From this course, I learned that the consciousness issue, like other animals’ behavior aspects, tends to be confused by the lack of agreement on its definition of people. People use the term “consciousness” to refer to various things. Some argue that if one can plan for years, it shows consciousness but not planning. Also, if one has a mental experience, they are conscious. However, the question remains whether other species have mental experiences or sense things without any sensation of what they are experiencing. For instance, do animals reach for fight or flight or even curiosity? I find it incredible that there is still debate regarding whether animals are conscious and also if human beings can know whether animals are conscious. If one can watch birds and other animals, as illustrated by the Stewart article, one can note that they respond to the world. They act frighteningly, they play, and they relax at the time when things are good. It is illogical for people to think that animals may not have a conscious mental experience of fear, play, and sleep.
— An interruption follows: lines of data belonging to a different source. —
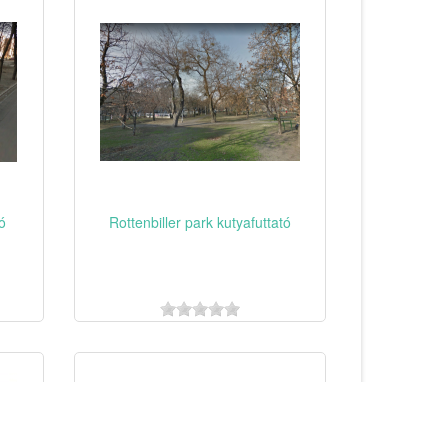
ó
Rottenbiller park kutyafuttató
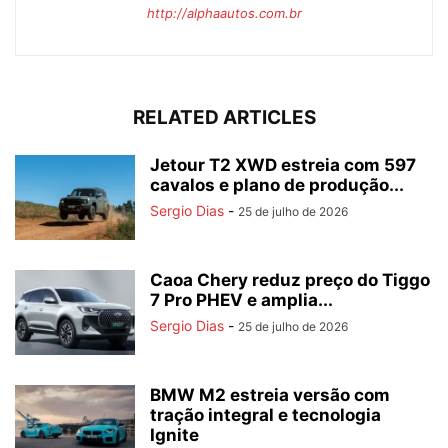
http://alphaautos.com.br
RELATED ARTICLES
Jetour T2 XWD estreia com 597
cavalos e plano de produção...
Sergio Dias
-
25 de julho de 2026
Caoa Chery reduz preço do Tiggo
7 Pro PHEV e amplia...
Sergio Dias
-
25 de julho de 2026
BMW M2 estreia versão com
tração integral e tecnologia
Ignite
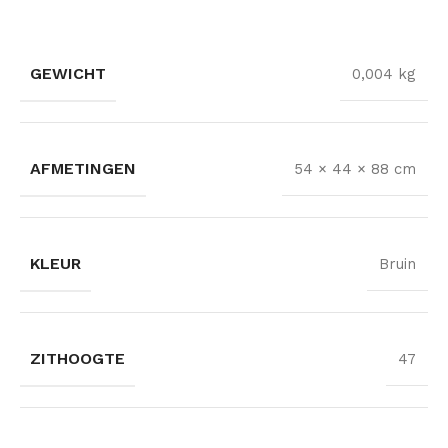
GEWICHT
0,004 kg
AFMETINGEN
54 × 44 × 88 cm
KLEUR
Bruin
ZITHOOGTE
47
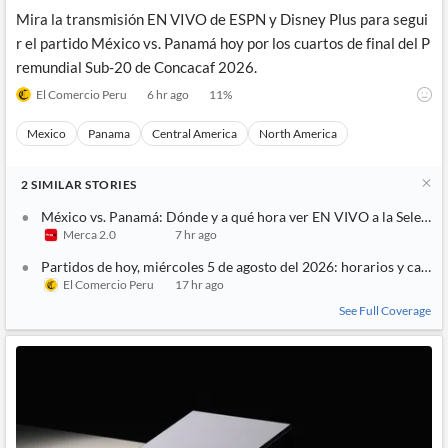
Mira la transmisión EN VIVO de ESPN y Disney Plus para segui
r el partido México vs. Panamá hoy por los cuartos de final del P
remundial Sub-20 de Concacaf 2026.
El Comercio Peru
6 hr ago
11
%
Mexico
Panama
Central America
North America
2
SIMILAR
STORIES
México vs. Panamá: Dónde y a qué hora ver EN VIVO a la Selecci
Merca 2.0
7 hr ago
Partidos de hoy, miércoles 5 de agosto del 2026: horarios y canale
El Comercio Peru
17 hr ago
See Full Coverage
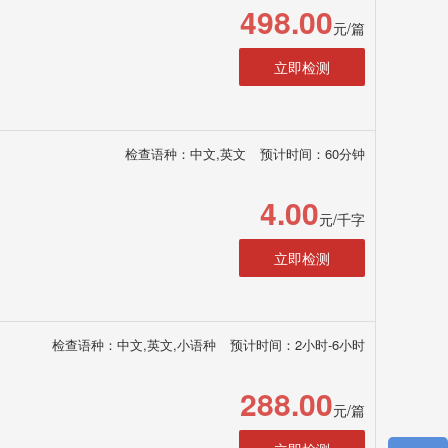
498.00
元/篇
立即检测
检查语种：中文,英文
预计时间：60分钟
4.00
元/千字
立即检测
检查语种：中文,英文,小语种
预计时间：2小时-6小时
288.00
元/篇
Consequently, the course enables me to appreciate the presence of microbes in our daily lives. The research by Yong helps one gain insight into how diverse animal consciousness is, thus aiding insight into how they contribute to human wellbeing. Thus, as the subtitle suggests, a grander view of life “I found multiple extensive hypotheses, such as the immune system idea as one of the instruments used by humans to alter animal consciousness.” Also, the course assisted me in understanding the presence and importance of wonderful feelings. Through this feeling, the article enabled me to begin to notice the beauty in the world around us.
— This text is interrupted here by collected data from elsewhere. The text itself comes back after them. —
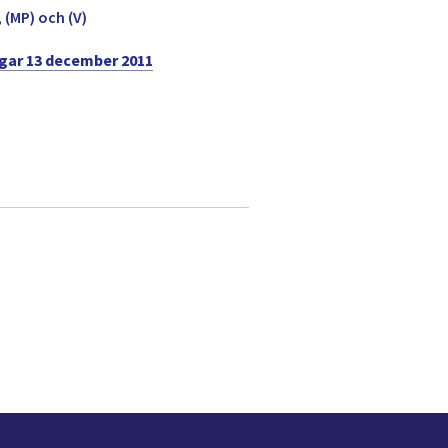
 (MP) och (V)
gar 13 december 2011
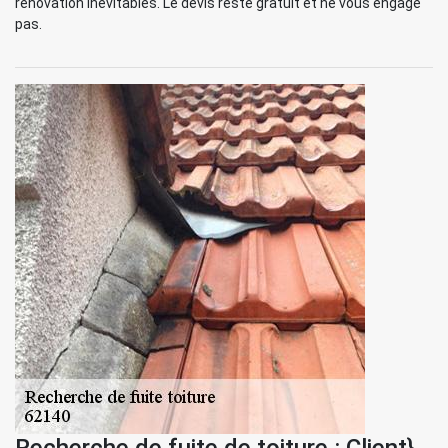
rénovation inévitables. Le devis reste gratuit et ne vous engage
pas.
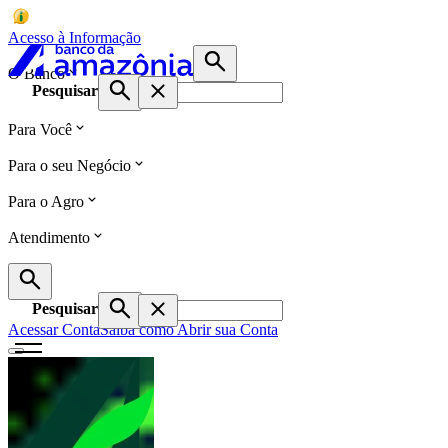
Acesso à Informação
O Banco
Pesquisar
Para Você
Para o seu Negócio
Para o Agro
Atendimento
Pesquisar
Acessar Conta
Saiba como Abrir sua Conta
The way humans have changed animal consciousness is a developing issue that has not yet been explored, thus making researchers venture into different fields to understand consciousness concepts. While researching the topic, several questions have emerged, such as whether animals dream. The study by Stewart was of great importance to answering this question regarding the four questions about animal dreams. Another question that has emerged is, apart from humans, whether other creatures have consciousness and what scientists believe about animal consciousness. Additionally, there was a question about how important microbes are in our daily lives. This question was extensively answered by the article by Yong on I Container Multitude. Thus, I learned that the consciousness issue, like other animal behavior aspects, tends to be confused due to a lack of agreement on its definition of people. From the Stewart and Yong articles, I learned that an explanation of how humanity has changed animal consciousness could be explained through different forms of writing, such as poems and narratives.


Stewart, S. (1978). ‘Four Questions Regarding The Dreams Of Animals.

Yong, E. (2016). I contain multitudes: The microbes within us and a grander view of life. Random House.